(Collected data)
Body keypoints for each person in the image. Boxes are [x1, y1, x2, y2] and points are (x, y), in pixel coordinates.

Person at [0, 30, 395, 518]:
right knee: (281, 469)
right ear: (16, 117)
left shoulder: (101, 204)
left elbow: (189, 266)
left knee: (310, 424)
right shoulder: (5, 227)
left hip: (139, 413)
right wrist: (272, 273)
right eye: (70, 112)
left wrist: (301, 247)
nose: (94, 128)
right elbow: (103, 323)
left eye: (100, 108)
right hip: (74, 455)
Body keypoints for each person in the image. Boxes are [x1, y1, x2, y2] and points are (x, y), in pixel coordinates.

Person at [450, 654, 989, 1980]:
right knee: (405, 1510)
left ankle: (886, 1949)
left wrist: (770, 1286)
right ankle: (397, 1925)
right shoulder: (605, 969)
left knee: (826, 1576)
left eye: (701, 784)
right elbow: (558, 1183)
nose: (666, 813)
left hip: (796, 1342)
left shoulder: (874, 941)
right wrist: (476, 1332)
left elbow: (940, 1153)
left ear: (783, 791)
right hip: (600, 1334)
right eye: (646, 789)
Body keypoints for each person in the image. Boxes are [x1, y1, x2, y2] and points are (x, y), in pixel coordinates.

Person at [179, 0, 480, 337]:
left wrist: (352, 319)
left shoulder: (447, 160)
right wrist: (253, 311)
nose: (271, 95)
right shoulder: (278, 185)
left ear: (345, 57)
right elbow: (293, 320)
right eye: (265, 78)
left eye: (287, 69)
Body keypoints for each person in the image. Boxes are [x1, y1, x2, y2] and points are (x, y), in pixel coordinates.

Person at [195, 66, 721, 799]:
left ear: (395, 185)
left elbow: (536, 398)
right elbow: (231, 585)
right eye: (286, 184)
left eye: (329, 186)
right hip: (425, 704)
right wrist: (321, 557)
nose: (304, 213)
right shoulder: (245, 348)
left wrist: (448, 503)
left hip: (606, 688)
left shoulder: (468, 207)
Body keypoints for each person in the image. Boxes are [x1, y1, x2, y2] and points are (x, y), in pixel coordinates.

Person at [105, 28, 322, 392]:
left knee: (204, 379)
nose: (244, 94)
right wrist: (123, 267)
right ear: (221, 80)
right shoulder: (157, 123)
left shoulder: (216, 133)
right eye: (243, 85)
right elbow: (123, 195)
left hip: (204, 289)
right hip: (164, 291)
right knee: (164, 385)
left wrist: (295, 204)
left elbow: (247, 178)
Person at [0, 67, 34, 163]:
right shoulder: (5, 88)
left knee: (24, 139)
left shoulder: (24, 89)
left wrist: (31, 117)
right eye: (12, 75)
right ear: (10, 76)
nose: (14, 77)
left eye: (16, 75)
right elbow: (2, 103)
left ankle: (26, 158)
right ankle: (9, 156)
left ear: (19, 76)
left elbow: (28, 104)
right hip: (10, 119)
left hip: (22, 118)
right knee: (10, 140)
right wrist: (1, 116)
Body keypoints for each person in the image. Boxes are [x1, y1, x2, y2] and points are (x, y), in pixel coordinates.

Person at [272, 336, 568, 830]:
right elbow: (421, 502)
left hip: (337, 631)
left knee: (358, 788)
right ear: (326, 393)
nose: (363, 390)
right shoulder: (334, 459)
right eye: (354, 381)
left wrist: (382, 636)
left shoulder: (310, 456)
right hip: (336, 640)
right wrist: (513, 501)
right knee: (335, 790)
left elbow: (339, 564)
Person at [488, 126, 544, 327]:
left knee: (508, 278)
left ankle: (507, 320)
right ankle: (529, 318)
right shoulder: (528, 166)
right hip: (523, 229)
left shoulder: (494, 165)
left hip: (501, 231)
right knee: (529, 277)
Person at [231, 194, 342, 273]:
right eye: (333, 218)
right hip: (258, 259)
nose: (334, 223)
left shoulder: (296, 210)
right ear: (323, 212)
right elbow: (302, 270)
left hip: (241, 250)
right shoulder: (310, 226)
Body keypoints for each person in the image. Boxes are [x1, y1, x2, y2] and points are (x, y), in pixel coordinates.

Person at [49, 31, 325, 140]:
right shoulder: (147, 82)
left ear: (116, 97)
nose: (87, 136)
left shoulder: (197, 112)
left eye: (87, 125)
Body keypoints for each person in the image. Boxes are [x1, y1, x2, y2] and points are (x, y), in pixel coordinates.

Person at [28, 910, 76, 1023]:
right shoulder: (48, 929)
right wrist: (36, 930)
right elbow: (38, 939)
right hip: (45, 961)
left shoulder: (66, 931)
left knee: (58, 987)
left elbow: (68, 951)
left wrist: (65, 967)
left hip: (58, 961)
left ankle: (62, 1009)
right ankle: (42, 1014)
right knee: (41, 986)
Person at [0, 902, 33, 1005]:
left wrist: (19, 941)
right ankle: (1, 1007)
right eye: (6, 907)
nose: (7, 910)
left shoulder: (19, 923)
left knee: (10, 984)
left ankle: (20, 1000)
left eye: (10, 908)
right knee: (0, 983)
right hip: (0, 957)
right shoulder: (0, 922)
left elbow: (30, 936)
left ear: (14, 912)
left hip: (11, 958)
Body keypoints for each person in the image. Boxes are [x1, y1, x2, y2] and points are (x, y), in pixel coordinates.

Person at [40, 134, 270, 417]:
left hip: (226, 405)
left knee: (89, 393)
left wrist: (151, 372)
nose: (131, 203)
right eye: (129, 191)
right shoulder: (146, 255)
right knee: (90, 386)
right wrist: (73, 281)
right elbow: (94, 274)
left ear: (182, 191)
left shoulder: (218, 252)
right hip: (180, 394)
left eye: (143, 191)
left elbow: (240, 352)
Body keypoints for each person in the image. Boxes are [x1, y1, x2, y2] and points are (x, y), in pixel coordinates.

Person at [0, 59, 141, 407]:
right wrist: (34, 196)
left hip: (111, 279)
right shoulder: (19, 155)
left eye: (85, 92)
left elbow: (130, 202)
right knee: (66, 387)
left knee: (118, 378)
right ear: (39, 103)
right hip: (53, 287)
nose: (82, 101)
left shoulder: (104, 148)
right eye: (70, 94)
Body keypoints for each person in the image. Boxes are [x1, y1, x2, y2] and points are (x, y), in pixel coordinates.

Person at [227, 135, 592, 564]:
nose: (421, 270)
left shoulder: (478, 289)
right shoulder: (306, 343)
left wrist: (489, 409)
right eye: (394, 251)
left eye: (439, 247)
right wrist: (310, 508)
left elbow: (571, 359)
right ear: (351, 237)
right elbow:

### What is being asked
Taking the entries above, please repeat each one exactly.

### Task response
Body keypoints for each person in the image. Boxes are [x1, y1, x2, y2] and points are (x, y), in pixel coordinates.

Person at [0, 30, 395, 518]:
right knee: (281, 469)
right ear: (16, 117)
left shoulder: (101, 204)
left elbow: (189, 266)
left knee: (310, 424)
right shoulder: (5, 227)
left hip: (139, 413)
right wrist: (272, 273)
right eye: (70, 112)
left wrist: (301, 247)
nose: (94, 128)
right elbow: (103, 323)
left eye: (100, 108)
right hip: (74, 455)
Body keypoints for each person in the image. Boxes are [x1, y1, x2, y2] and points are (x, y), in pixel coordinates.

Person at [450, 654, 989, 1980]:
right knee: (405, 1510)
left ankle: (886, 1949)
left wrist: (770, 1286)
right ankle: (397, 1925)
right shoulder: (605, 969)
left knee: (826, 1576)
left eye: (701, 784)
right elbow: (558, 1183)
nose: (666, 813)
left hip: (796, 1342)
left shoulder: (874, 941)
right wrist: (476, 1332)
left elbow: (940, 1153)
left ear: (783, 791)
right hip: (600, 1334)
right eye: (646, 789)
Body keypoints for each person in the image. Boxes are [x1, y1, x2, y2] and points are (x, y), in pixel coordinates.

Person at [179, 0, 480, 337]:
left wrist: (352, 319)
left shoulder: (447, 160)
right wrist: (253, 311)
nose: (271, 95)
right shoulder: (278, 185)
left ear: (345, 57)
right elbow: (293, 320)
right eye: (265, 78)
left eye: (287, 69)
Body keypoints for each person in the image. Boxes are [x1, y1, x2, y2] and points are (x, y), in pixel coordinates.

Person at [195, 66, 721, 799]:
left ear: (395, 185)
left elbow: (536, 398)
right elbow: (231, 585)
right eye: (286, 184)
left eye: (329, 186)
right hip: (425, 704)
right wrist: (321, 557)
nose: (304, 213)
right shoulder: (245, 348)
left wrist: (448, 503)
left hip: (606, 688)
left shoulder: (468, 207)
Body keypoints for each person in the image. Boxes are [x1, y1, x2, y2] and points are (x, y), in pixel coordinates.

Person at [105, 28, 322, 392]:
left knee: (204, 379)
nose: (244, 94)
right wrist: (123, 267)
right ear: (221, 80)
right shoulder: (157, 123)
left shoulder: (216, 133)
right eye: (243, 85)
right elbow: (123, 195)
left hip: (204, 289)
right hip: (164, 291)
right knee: (164, 385)
left wrist: (295, 204)
left elbow: (247, 178)
Person at [0, 67, 34, 163]:
right shoulder: (5, 88)
left knee: (24, 139)
left shoulder: (24, 89)
left wrist: (31, 117)
right eye: (12, 75)
right ear: (10, 76)
nose: (14, 77)
left eye: (16, 75)
right elbow: (2, 103)
left ankle: (26, 158)
right ankle: (9, 156)
left ear: (19, 76)
left elbow: (28, 104)
right hip: (10, 119)
left hip: (22, 118)
right knee: (10, 140)
right wrist: (1, 116)
Body keypoints for each person in the image. Boxes are [x1, y1, x2, y2] and points are (x, y), in pixel coordinates.

Person at [272, 336, 568, 830]:
right elbow: (421, 502)
left hip: (337, 631)
left knee: (358, 788)
right ear: (326, 393)
nose: (363, 390)
right shoulder: (334, 459)
right eye: (354, 381)
left wrist: (382, 636)
left shoulder: (310, 456)
right hip: (336, 640)
right wrist: (513, 501)
right knee: (335, 790)
left elbow: (339, 564)
Person at [488, 126, 544, 327]:
left knee: (508, 278)
left ankle: (507, 320)
right ankle: (529, 318)
right shoulder: (528, 166)
right hip: (523, 229)
left shoulder: (494, 165)
left hip: (501, 231)
right knee: (529, 277)
Person at [231, 194, 342, 273]:
right eye: (333, 218)
right hip: (258, 259)
nose: (334, 223)
left shoulder: (296, 210)
right ear: (323, 212)
right elbow: (302, 270)
left hip: (241, 250)
right shoulder: (310, 226)
Body keypoints for each person in the image. Boxes are [x1, y1, x2, y2] and points are (x, y), in pixel coordinates.

Person at [49, 31, 325, 140]:
right shoulder: (147, 82)
left ear: (116, 97)
nose: (87, 136)
left shoulder: (197, 112)
left eye: (87, 125)
Body keypoints for each person in the image. Boxes are [x1, y1, x2, y2] and points are (x, y), in pixel coordinates.

Person at [28, 910, 76, 1023]:
right shoulder: (48, 929)
right wrist: (36, 930)
right elbow: (38, 939)
right hip: (45, 961)
left shoulder: (66, 931)
left knee: (58, 987)
left elbow: (68, 951)
left wrist: (65, 967)
left hip: (58, 961)
left ankle: (62, 1009)
right ankle: (42, 1014)
right knee: (41, 986)
Person at [0, 902, 33, 1005]:
left wrist: (19, 941)
right ankle: (1, 1007)
right eye: (6, 907)
nose: (7, 910)
left shoulder: (19, 923)
left knee: (10, 984)
left ankle: (20, 1000)
left eye: (10, 908)
right knee: (0, 983)
right hip: (0, 957)
right shoulder: (0, 922)
left elbow: (30, 936)
left ear: (14, 912)
left hip: (11, 958)
Body keypoints for each person in the image. Boxes are [x1, y1, x2, y2] and points are (x, y), in pixel coordinates.

Person at [40, 134, 270, 417]:
left hip: (226, 405)
left knee: (89, 393)
left wrist: (151, 372)
nose: (131, 203)
right eye: (129, 191)
right shoulder: (146, 255)
right knee: (90, 386)
right wrist: (73, 281)
right elbow: (94, 274)
left ear: (182, 191)
left shoulder: (218, 252)
right hip: (180, 394)
left eye: (143, 191)
left elbow: (240, 352)
Body keypoints for each person in the image. Boxes are [x1, y1, x2, y2] and points are (x, y), in pixel coordinates.

Person at [0, 59, 141, 407]:
right wrist: (34, 196)
left hip: (111, 279)
right shoulder: (19, 155)
left eye: (85, 92)
left elbow: (130, 202)
right knee: (66, 387)
left knee: (118, 378)
right ear: (39, 103)
right hip: (53, 287)
nose: (82, 101)
left shoulder: (104, 148)
right eye: (70, 94)
Body keypoints for each person in the image. Boxes are [x1, y1, x2, y2] and points are (x, y), in pixel coordinates.

Person at [227, 135, 592, 564]:
nose: (421, 270)
left shoulder: (478, 289)
right shoulder: (306, 343)
left wrist: (489, 409)
right eye: (394, 251)
left eye: (439, 247)
right wrist: (310, 508)
left elbow: (571, 359)
right ear: (351, 237)
right elbow:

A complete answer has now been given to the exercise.